Project Description
2023 March 23 – April 28
Magnum Chaos is Dublin-based visual artist Orla Whelan’s first solo exhibition at the gallery.
A preoccupation with representing the immaterial has been at the centre of Whelan’s practice for many years. While interested in both metaphysics and the philosophy of mind, the artist employs the earthly materials of oil, paint, linen and wood to interrogate the possibility that what is beyond the visible is inherent within its forms, and potentially accessible through the medium of the painting.
Using the formal language of abstraction, Whelan takes an intuitive approach to process, exploring the relationship between colour and form in a series of small paintings Moon, Valley, Dew, Death. These modest experiments operate like visual incantations, employing a set of utterances (forms and colours) repeatedly presented in new arrangements, as if attempting to recall a long forgotten, previously dreamed or imagined order.
The series of large paintings A Powder of Moments, consists of approximately upscaled versions of small paintings. Enlarged to two metres tall, elongated and bisected, the miniature compositions are re-rendered over 50 times bigger, with shapes deliberately skewed to accommodate the alternative ratios of the larger stretchers. This series of paintings explores the translation of ideas from one surface to another.
Going a step further with Chair, Whelan applies the visual language of her paintings to the seat of a wooden chair. The horizontal composition rendered in wood veneers, occupies an object when present in a gallery or museum, is usually overlooked. Sitting adjacent to, rather than the facing paintings, the ‘unseen’ chair, in contrast to the viewing bench, is not positioned for the viewers comfort but for that of an absent invigilator. Chair playfully marries different visual languages, styles and functions, continuing Whelan’s experiments with expanded painting, and site-responsive intervention.

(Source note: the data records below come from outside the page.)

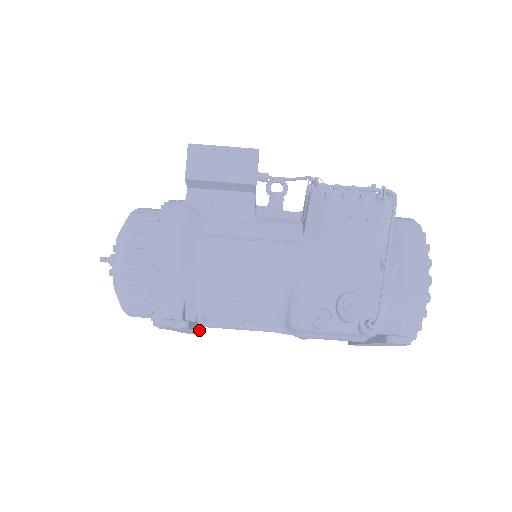
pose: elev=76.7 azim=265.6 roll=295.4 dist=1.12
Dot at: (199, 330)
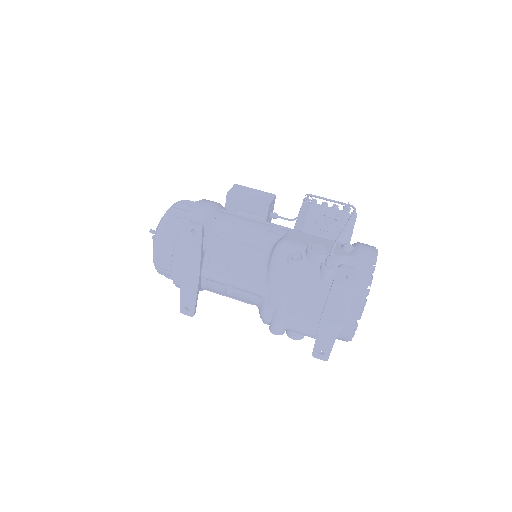
Dot at: (199, 279)
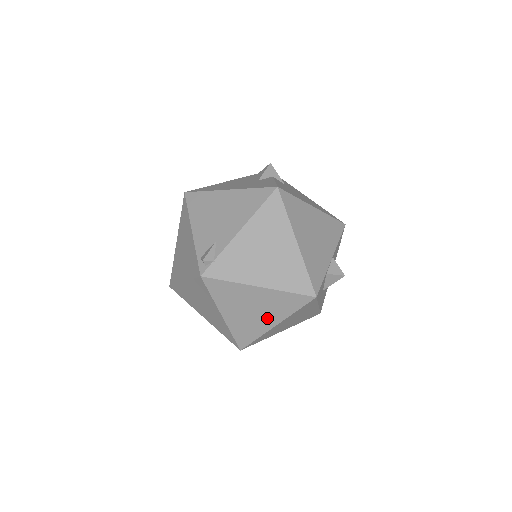
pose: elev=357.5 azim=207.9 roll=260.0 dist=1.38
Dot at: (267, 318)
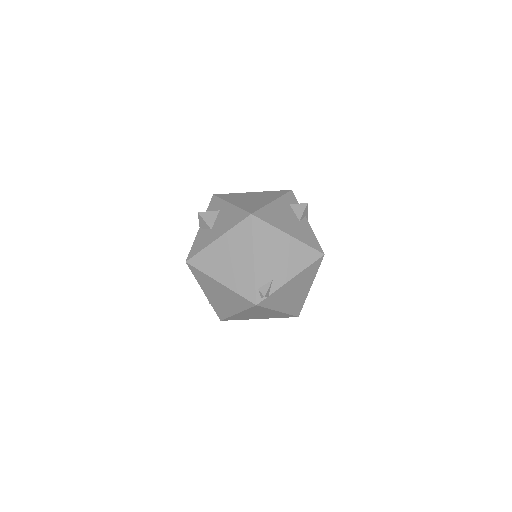
Dot at: (260, 317)
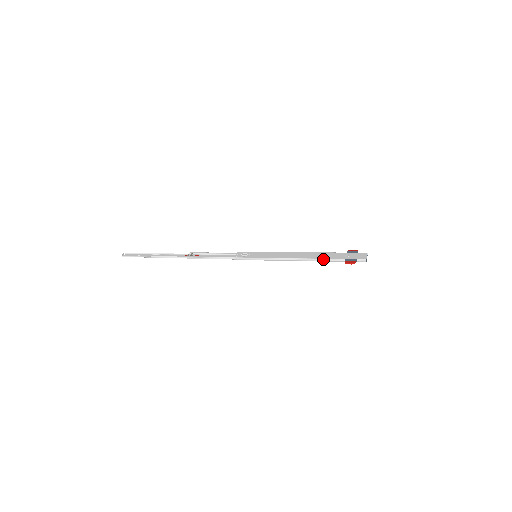
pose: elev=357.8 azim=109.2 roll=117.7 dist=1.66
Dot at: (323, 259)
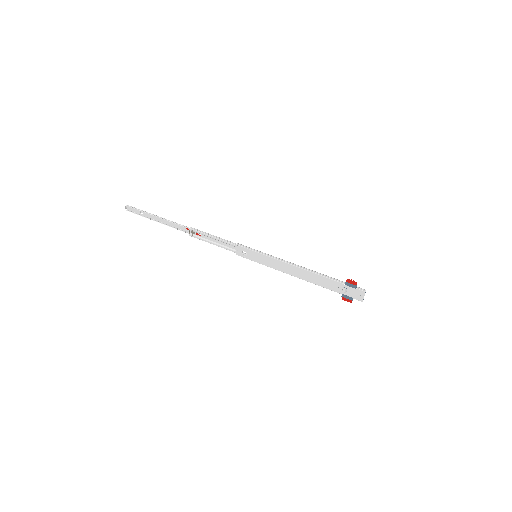
Dot at: occluded
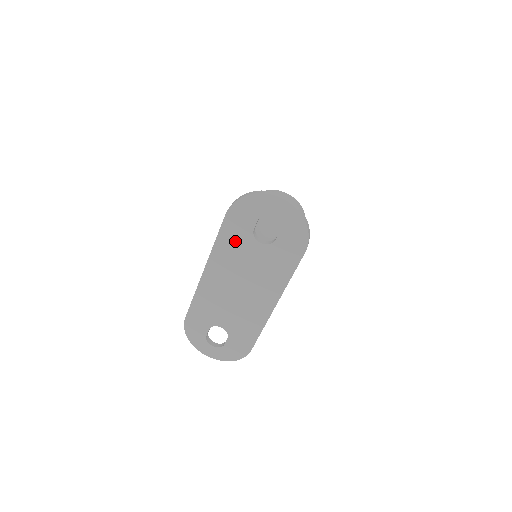
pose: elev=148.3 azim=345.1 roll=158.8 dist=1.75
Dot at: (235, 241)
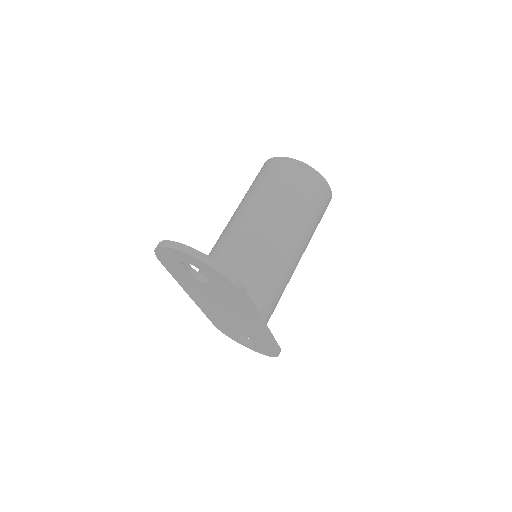
Dot at: (186, 280)
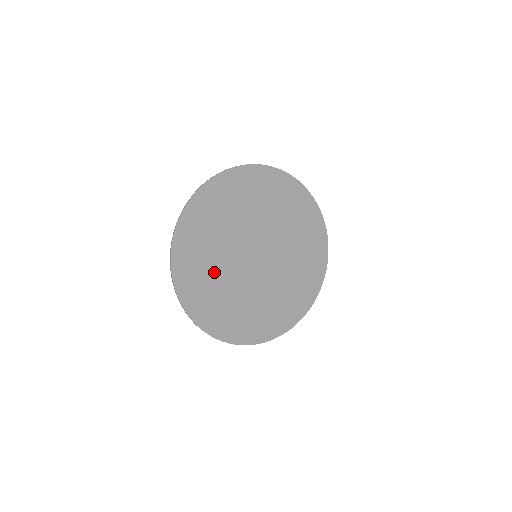
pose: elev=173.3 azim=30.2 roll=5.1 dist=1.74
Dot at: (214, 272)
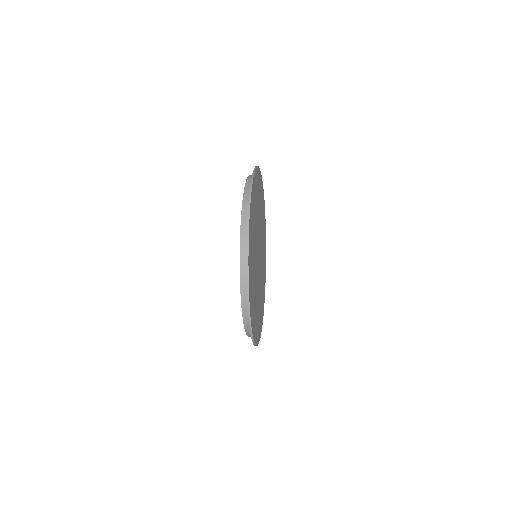
Dot at: (254, 287)
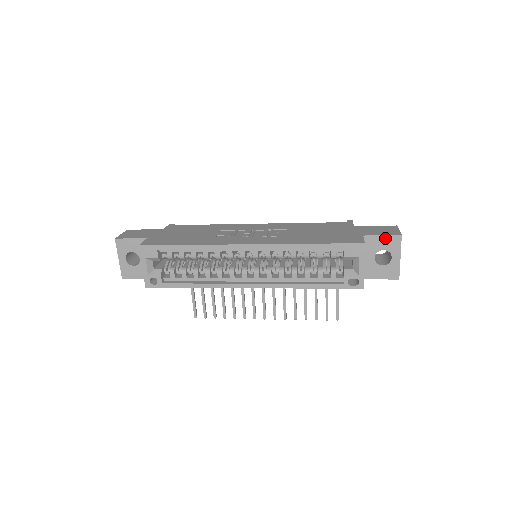
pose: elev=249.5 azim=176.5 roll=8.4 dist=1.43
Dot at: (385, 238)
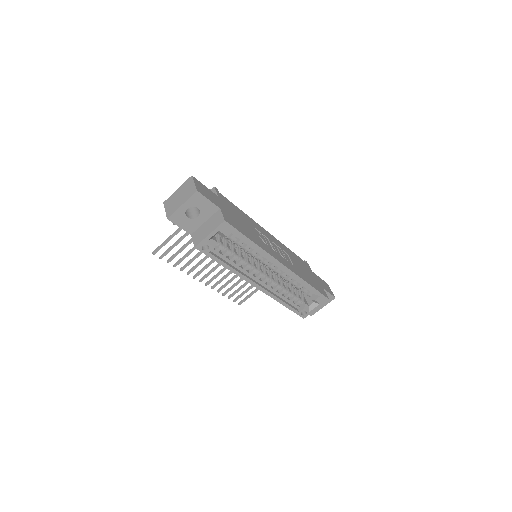
Dot at: (329, 295)
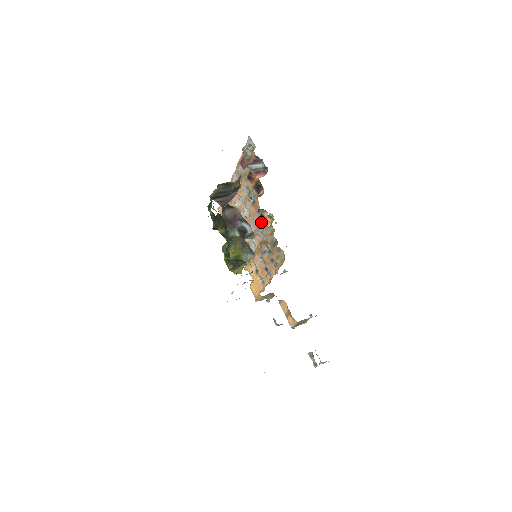
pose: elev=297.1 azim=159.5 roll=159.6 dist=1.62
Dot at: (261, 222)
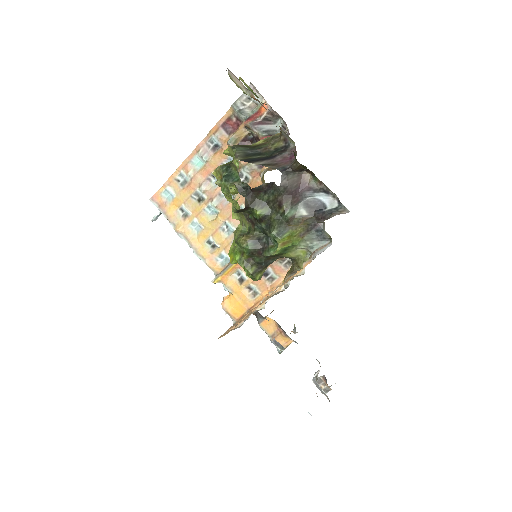
Dot at: occluded
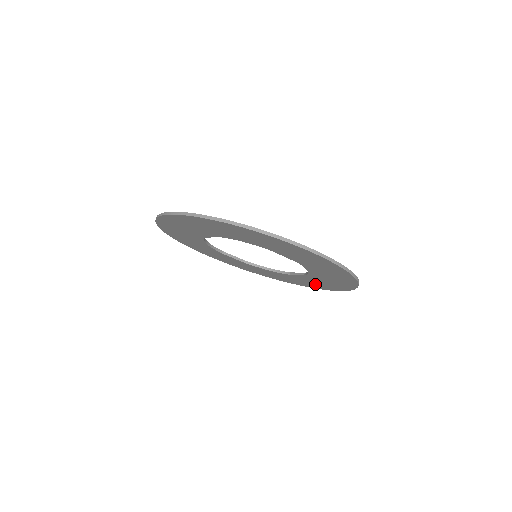
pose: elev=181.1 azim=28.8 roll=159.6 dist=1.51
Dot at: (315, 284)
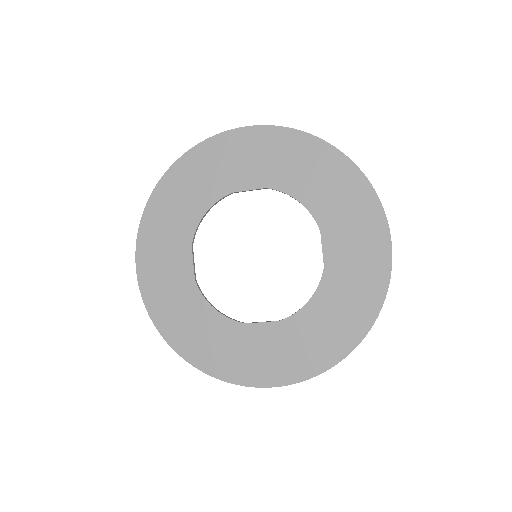
Dot at: (258, 361)
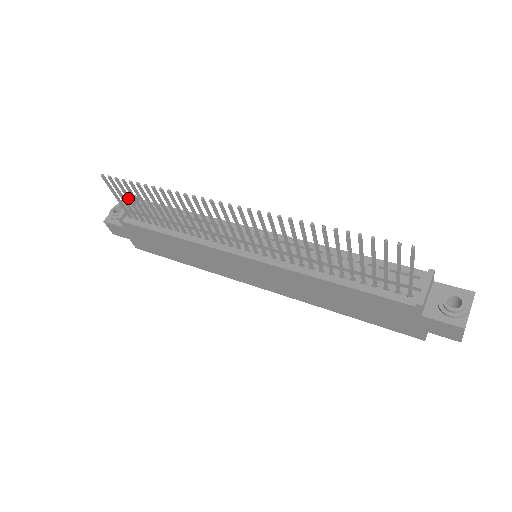
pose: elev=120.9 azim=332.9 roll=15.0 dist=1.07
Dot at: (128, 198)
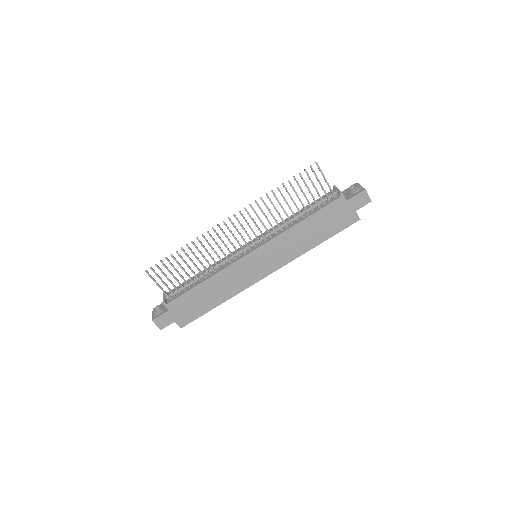
Dot at: (167, 277)
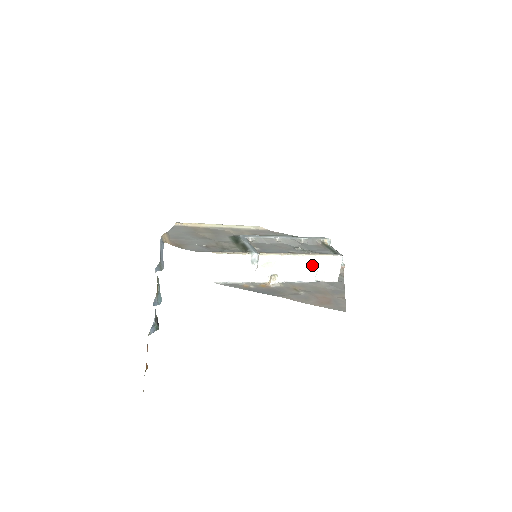
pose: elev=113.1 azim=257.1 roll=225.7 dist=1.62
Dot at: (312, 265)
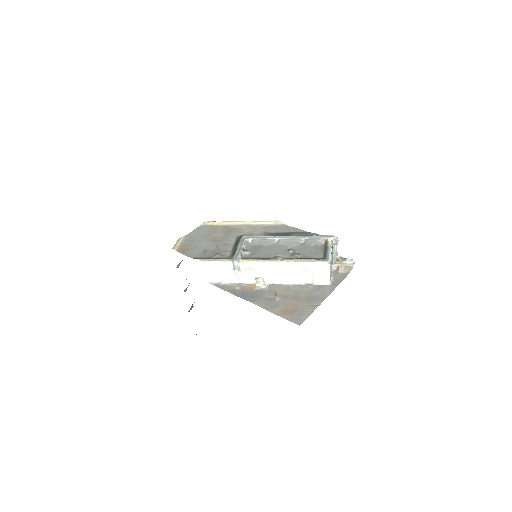
Dot at: (296, 270)
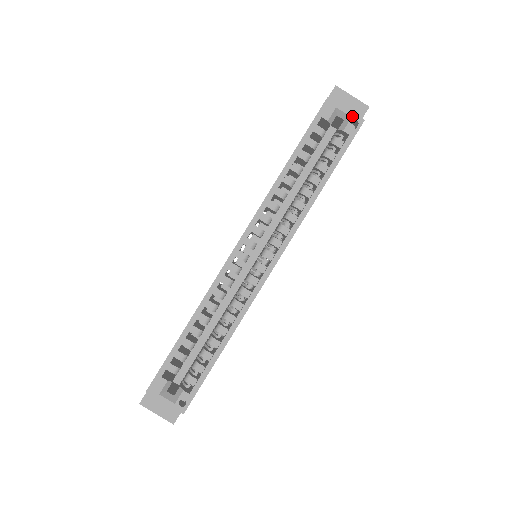
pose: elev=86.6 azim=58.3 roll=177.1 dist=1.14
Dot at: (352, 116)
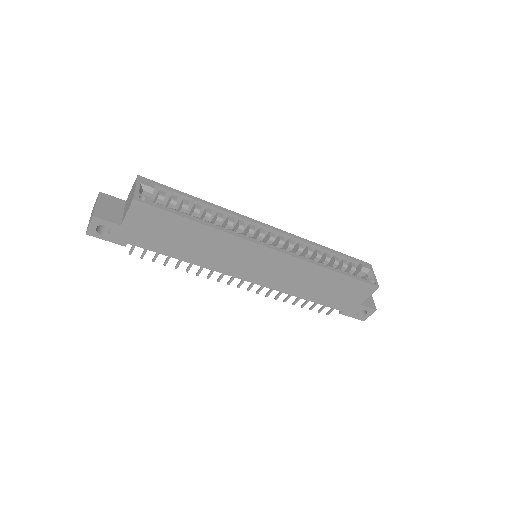
Dot at: (375, 279)
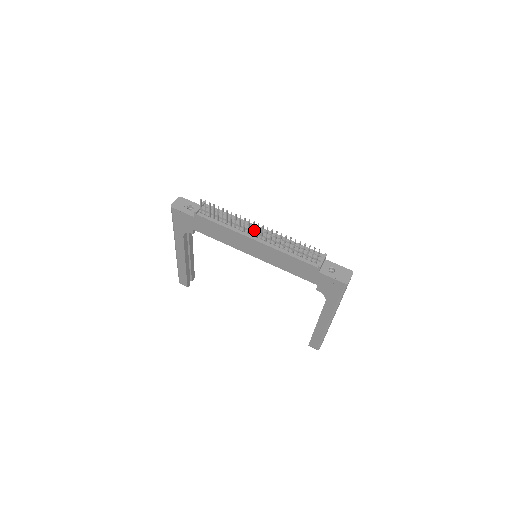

A further link between the painted incantations and modified chair is suggested by the exhibition’s title Magnum Chaos which refers to a 16th Century wood-veneered altarpiece representing the state of primordial chaos prior to the creation of the world. The church panel depicts a composite figure consisting of a single eye with hands and feet, and a sun, falling through the gravity-less void of cosmological chaos. The sheer impossibility of representing a spaceless, timeless void, as experienced by a headless, bodiless entity, along with the compulsion to do so through visual means, resonates deeply with Whelan. Her ongoing formal and philosophical enquiry into the relationship between colour and form, and consciousness and matter, is motivated by the desire to orientate oneself in an increasingly disorientating world.
Orla Whelan is a visual artist whose practice is rooted in painting. Her approach is to consider the visual language and materials of the medium as tools to reimagine contemporary possibilities for transcendence. She is motivated by an existential anxiety, and a belief that abstraction is a viable means to address metaphysical uncertainties. In addition to oil paint on linen, Whelan uses non-traditional painting materials which refer to the materiality and tropes of painting. These expanded forms include: wood veneers on panel, painted plywood wedges, modified furniture, and site responsive interventions that speak to the history and architecture of particular spaces. She frequently explores the role of writing within visual art practice by creating different author identities and experimental texts that challenge ideas of subjectivity, authorship and meaning.
Recent projects include I Don’t Need Anything From Here (magic-carpet-painting) – solo exhibition at RHA Gallery atrium, Nov 2022 – Jan 2023; Matter Mammal Oil Soar – an experimental book exploring the relationship between art writing, authorship and painting which was launched at the Dublin Art Book Fair 2021 at Temple Bar Gallery & Studios; A More Immortal Atlas – solo exhibition at Rathfarnham Castle OPW, Dublin, 2020; A Falling of the Bright – a site specific commission for Facebook AIR Programme at Grand Canal Dock, Dublin, 2019, and Chaos Bewitched, which won the inaugural Merrion Plinth Award, by the Merrion Hotel, Dublin, 2019. Recent group exhibitions include Festival – Gallery and Invited Artists, Hillsboro Fine Art, 2022 and Dubliners – The 6th Biennial of Painting, Zagreb, Croatia, 2021 in association with Pallas Projects.
Whelan’s practice is supported by The Arts Council of Ireland with a Visual Art Bursary in 2022 and 2021. Her work is held in the collections of The Arts Council of Ireland, The OPW State Art Collection, Trinity College Dublin, The Merrion Hotel and private collections worldwide. She is founder and director of AtHomeStudios – a collective of visual artists working from studios based in their own homes, and the art publishing project Whale Dust.